Kutipan Terpilih ::
┌──
Ini Kritik Dosen UGM Terhadap Media Online di Indonesia

Acara pelatihan jurnalisme online di UGM (15/10/2016) (Anisatul Umah/kabarkota.com)

YOGYAKARTA (kabarkota.com) – Jurnalisme online menjadi tren Jurnalisme masa kini. Dari tren media online sekarang, muncul beberapa kriteria dari berita yang disajikan media online.

Ada media online yang hanya mengejar klik pembaca dan kecepatan untuk menaikkan rating tanpa memperhatikan kualitas berita. Kemudian, media online yang tetap menjaga kualitas dan mengejar rating tinggi. Terakhir, media online yang berkualitas namun ratingnya rendah.

Dosen Fakultas Ilmu Sosial dan Ilmu Politik (Fisipol) Universitas Gadjah Mada (UGM) sekaligus peneliti media, Gilang Desti Parahita menjadi pemateri dalam pelatihan jurnalisme online di UGM Sabtu, (15/10/2016). Ia mengatakan bahwa media online perlahan menjadi media utama yang dikonsumsi masyarakat.

“Ada media yang hanya mengejar berita hiburan dan ada media yang tetap menjaga kualitas dari berita,” jelasnya.

Dalam pelatihan ini Parahita mengajak peserta untuk menganalisis beberapa media online, dengan melihat berita apa saja yang menjadi berita terpopuler. Dari beberapa media online yang coba dianalisis, terlihat bahwa konsumen lebih suka terhadap berita-berita ringan yang berbau mistis dan seks.
└──
Data yang Ditampilkan ::
┌──
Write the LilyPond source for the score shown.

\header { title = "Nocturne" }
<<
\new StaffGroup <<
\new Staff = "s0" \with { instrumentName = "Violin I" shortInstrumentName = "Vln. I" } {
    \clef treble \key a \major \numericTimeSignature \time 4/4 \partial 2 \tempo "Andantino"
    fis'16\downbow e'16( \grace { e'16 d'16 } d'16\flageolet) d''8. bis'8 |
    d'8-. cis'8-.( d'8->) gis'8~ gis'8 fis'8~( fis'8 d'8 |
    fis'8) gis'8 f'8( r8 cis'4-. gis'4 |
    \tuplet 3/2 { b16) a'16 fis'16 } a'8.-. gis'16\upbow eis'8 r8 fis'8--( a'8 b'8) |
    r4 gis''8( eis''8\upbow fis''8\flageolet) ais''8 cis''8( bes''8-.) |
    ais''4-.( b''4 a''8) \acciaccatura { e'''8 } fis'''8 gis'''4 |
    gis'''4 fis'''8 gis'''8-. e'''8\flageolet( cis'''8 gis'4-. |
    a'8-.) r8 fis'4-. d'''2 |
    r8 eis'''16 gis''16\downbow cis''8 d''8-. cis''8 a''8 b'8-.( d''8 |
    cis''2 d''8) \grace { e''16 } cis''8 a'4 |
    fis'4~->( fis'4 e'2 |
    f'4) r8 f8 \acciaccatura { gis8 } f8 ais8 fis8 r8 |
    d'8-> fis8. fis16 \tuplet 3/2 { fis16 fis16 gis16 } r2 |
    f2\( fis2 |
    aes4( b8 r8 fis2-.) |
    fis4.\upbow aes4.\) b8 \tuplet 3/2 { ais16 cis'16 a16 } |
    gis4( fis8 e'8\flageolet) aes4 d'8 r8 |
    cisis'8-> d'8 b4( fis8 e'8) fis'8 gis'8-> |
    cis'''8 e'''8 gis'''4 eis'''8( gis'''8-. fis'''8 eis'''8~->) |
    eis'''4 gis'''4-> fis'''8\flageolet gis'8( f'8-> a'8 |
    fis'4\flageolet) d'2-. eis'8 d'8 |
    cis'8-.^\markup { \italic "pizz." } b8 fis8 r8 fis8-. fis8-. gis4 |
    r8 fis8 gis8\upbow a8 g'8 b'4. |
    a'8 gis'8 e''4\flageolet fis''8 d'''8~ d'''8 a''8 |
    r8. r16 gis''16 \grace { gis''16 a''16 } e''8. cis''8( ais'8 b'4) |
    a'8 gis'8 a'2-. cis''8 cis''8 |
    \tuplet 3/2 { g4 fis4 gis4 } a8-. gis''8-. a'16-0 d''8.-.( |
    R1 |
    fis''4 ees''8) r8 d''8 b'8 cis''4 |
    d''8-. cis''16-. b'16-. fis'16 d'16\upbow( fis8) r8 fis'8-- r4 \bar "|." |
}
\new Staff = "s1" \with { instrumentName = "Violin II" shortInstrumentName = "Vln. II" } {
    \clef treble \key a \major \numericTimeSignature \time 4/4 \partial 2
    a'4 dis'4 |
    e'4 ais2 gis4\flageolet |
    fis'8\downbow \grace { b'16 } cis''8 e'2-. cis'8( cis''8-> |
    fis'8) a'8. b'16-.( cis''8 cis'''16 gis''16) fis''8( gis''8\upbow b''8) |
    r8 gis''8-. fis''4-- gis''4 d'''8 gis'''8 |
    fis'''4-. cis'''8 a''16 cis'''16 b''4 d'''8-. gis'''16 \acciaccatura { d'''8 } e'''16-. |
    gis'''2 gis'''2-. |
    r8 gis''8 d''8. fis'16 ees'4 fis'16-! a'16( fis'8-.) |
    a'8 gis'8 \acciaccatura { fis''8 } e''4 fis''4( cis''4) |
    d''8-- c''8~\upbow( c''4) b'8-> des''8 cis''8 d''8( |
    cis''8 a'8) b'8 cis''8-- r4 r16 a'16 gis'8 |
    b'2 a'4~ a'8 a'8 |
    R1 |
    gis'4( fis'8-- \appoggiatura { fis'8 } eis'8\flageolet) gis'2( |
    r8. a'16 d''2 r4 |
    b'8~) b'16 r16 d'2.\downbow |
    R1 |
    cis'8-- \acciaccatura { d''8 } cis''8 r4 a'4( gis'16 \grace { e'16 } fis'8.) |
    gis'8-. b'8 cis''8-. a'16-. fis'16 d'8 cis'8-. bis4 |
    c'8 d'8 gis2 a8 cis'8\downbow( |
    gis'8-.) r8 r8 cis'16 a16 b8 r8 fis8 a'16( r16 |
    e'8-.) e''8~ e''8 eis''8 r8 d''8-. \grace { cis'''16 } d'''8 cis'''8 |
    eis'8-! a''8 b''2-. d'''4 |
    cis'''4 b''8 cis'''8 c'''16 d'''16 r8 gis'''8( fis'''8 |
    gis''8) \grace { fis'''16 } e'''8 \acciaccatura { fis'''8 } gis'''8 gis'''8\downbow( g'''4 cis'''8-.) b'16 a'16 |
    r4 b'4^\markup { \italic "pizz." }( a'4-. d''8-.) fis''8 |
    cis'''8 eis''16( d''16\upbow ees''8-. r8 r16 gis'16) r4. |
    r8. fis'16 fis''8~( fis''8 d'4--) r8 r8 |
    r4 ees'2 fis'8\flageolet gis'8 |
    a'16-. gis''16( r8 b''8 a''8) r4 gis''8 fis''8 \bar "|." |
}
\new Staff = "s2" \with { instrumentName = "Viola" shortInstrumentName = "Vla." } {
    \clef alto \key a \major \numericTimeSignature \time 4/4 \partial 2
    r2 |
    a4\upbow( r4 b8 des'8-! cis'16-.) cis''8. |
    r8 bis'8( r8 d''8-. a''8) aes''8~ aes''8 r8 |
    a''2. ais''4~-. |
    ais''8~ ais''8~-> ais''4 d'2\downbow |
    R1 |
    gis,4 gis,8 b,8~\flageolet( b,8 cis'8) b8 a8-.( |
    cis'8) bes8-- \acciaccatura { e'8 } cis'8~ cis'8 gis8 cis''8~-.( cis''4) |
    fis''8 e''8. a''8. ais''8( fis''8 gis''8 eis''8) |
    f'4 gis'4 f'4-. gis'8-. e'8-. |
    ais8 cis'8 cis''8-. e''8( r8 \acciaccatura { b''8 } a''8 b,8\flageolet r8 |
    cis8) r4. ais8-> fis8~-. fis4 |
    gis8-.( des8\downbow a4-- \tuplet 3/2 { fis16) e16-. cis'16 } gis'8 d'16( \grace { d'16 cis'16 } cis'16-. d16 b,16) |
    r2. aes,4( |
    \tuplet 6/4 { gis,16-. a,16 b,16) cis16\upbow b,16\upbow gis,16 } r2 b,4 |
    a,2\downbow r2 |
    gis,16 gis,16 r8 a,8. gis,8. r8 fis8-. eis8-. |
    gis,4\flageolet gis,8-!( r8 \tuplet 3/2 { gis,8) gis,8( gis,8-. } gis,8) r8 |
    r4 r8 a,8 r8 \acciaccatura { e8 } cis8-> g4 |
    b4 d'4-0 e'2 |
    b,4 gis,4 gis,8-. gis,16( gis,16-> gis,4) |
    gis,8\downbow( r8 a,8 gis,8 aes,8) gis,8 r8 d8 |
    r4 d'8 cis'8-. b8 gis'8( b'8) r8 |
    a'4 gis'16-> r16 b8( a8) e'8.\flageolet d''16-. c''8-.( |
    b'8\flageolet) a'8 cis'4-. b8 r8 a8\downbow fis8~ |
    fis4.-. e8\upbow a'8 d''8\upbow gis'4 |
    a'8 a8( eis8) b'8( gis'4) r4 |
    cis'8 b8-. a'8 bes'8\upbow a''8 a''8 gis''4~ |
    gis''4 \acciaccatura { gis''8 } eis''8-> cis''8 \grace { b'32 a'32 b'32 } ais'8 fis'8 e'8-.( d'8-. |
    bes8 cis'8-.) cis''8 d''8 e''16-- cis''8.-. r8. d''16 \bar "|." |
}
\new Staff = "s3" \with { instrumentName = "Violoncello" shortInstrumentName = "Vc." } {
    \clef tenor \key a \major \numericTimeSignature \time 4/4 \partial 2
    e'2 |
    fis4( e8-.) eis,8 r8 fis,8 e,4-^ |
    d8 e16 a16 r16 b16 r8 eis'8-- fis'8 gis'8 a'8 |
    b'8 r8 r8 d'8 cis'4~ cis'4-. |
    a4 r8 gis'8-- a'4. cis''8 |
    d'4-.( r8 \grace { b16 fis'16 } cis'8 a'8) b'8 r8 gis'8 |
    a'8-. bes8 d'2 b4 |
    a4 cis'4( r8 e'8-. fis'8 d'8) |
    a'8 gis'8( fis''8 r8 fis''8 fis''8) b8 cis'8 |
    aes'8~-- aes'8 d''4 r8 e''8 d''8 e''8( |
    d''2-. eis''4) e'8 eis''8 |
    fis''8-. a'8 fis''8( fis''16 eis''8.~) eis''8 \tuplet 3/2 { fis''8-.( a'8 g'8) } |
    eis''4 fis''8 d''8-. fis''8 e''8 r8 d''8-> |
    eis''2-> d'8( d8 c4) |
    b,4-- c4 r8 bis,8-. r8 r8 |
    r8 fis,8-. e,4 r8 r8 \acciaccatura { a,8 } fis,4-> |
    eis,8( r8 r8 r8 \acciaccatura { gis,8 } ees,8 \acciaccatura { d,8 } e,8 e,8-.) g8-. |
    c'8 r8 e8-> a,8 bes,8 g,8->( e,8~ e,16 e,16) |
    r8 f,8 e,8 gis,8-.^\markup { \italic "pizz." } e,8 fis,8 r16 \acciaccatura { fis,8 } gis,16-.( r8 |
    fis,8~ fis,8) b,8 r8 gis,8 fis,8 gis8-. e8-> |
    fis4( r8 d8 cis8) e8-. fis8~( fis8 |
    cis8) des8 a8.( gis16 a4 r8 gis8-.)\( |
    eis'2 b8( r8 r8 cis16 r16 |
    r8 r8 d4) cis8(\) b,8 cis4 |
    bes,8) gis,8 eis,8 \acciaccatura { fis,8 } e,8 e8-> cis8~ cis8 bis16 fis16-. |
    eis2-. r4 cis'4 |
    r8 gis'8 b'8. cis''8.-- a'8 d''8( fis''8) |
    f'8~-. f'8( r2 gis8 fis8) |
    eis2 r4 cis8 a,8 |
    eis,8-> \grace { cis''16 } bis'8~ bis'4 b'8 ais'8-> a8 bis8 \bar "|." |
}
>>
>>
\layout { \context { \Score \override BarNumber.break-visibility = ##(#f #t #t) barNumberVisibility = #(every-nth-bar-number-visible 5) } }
└──
Tujuan Tugas 1 ::
Tuliskan kembali bagian kutipan terpilih mulai dari "Ada media online" sampai dengan "namun ratingnya rendah.".
Tujuan Tugas 2 ::
Menurut kutipan terpilih, berita seperti apa yang lebih disukai konsumen berdasarkan analisis beberapa media online dalam pelatihan itu?

Jawaban Benar 1 ::
Ada media online yang hanya mengejar klik pembaca dan kecepatan untuk menaikkan rating tanpa memperhatikan kualitas berita. Kemudian, media online yang tetap menjaga kualitas dan mengejar rating tinggi. Terakhir, media online yang berkualitas namun ratingnya rendah.

Jawaban Benar 2 ::
Berita-berita ringan yang berbau mistis dan seks.